Talk to a finance professional
I can’t stress this enough – so I’m going to repeat myself. If you are considering changing your financial strategy, consult a financial professional first. Advice from a financial professional can help you avoid making ill-informed and ill-informed adjustments to your portfolio that could jeopardize your retirement security.
*Allianz Life conducted an online survey, the Q2 2022 Quarterly Market Perceptions Study in June 2022 with a nationally representative sample of 1,004 respondents aged 18 and over.
Allianz Life Insurance Company of North America does not provide financial planning services.

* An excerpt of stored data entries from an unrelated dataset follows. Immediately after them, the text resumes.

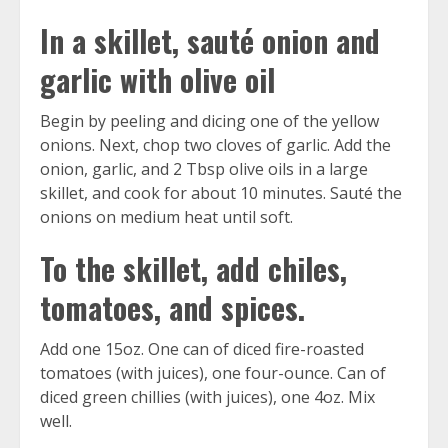
In a skillet, sauté onion and
garlic with olive oil
Begin by peeling and dicing one of the yellow
onions. Next, chop two cloves of garlic. Add the
onion, garlic, and 2 Tbsp olive oils in a large
skillet, and cook for about 10 minutes. Sauté the
onions on medium heat until soft.
To the skillet, add chiles,
tomatoes, and spices.
Add one 15oz. One can of diced fire-roasted
tomatoes (with juices), one four-ounce. Can of
diced green chillies (with juices), one 4oz. Mix
well.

Coverage is backed by the financial strength and claims-paying ability of Allianz Life Insurance Company of North America (Allianz). The variable annuity guarantees do not apply to the performance of the variable sub-accounts, which will fluctuate according to market conditions.
Products are issued by Allianz Life Insurance Company of North America (Allianz) and distributed by its subsidiary, Allianz Life Financial Services, LLC, Member FINRA, 5701 Golden Hills Drive, Minneapolis, MN 55416-1297. 800.542.5427
Vice President, Advanced Markets, Allianz Life
Kelly LaVigne is Vice President of Advanced Markets for Allianz Life Insurance Co., where he is responsible for developing programs that help financial professionals serve clients with retirement, estate planning and tax strategies.